Partially this has been due to the natural aging process, as I’m beginning to accept that I will never be president or cure cancer. But mostly it’s because I am beginning to understand what the sages have always known—that it ain’t about me, babe, as much as I hate this particular deduction. It’s about what I do with my time on earth, whom I touch, how I love. Because for all of our plans and dreams, the fact is that the recompense for living is as unpredictable as life itself. Some struggle and strive and make a vast difference on our planet, only to die in obscurity. Others are born on third base and go through life thinking they’ve hit a triple. This is nowhere more evident than in our field of integrative medicine, where a moment on Oprah trumps a decade in the laboratory, and an Ivy League degree confers a moniker of brilliance, no matter the actual grade point average.

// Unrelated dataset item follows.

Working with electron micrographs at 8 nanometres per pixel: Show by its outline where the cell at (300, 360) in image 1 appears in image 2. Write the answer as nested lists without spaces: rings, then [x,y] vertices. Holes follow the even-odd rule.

So to comfort my dear acquaintance, and my own fragile ego, I would say this: Life appears to be not a mirror but a window. It will never disclose to us who might be the fairest of the fair or reflect back to us the true meaning of the long and convoluted thread that unravels as a result of our efforts. It will simply reveal to us where we must travel next, who still remains to be healed, what still requires our continued attention.
Yes, I still long for the kudos and cash that might come from seeing my face on a popular website or in the conference brochure between the pictures of the palm trees and the girl in the yoga pose. But reality continues to trip me up each time I meander down that particular path. I no sooner start than I find myself once more trudging towards the hospital or back at the computer keyboard trying to make sense of this irrational realm we call healing and healthcare. But every once in a while, I am awarded with a thank you card from a patient I have since forgotten or the thoughtful note spawned by my last editorial. And I remember that, for me, fame has been a drug without a disease, leading only towards addiction and abuse—and that, whenever I have tasted it, I have come out the worse for the experience. And somehow, in this thought, I find a sense of peace.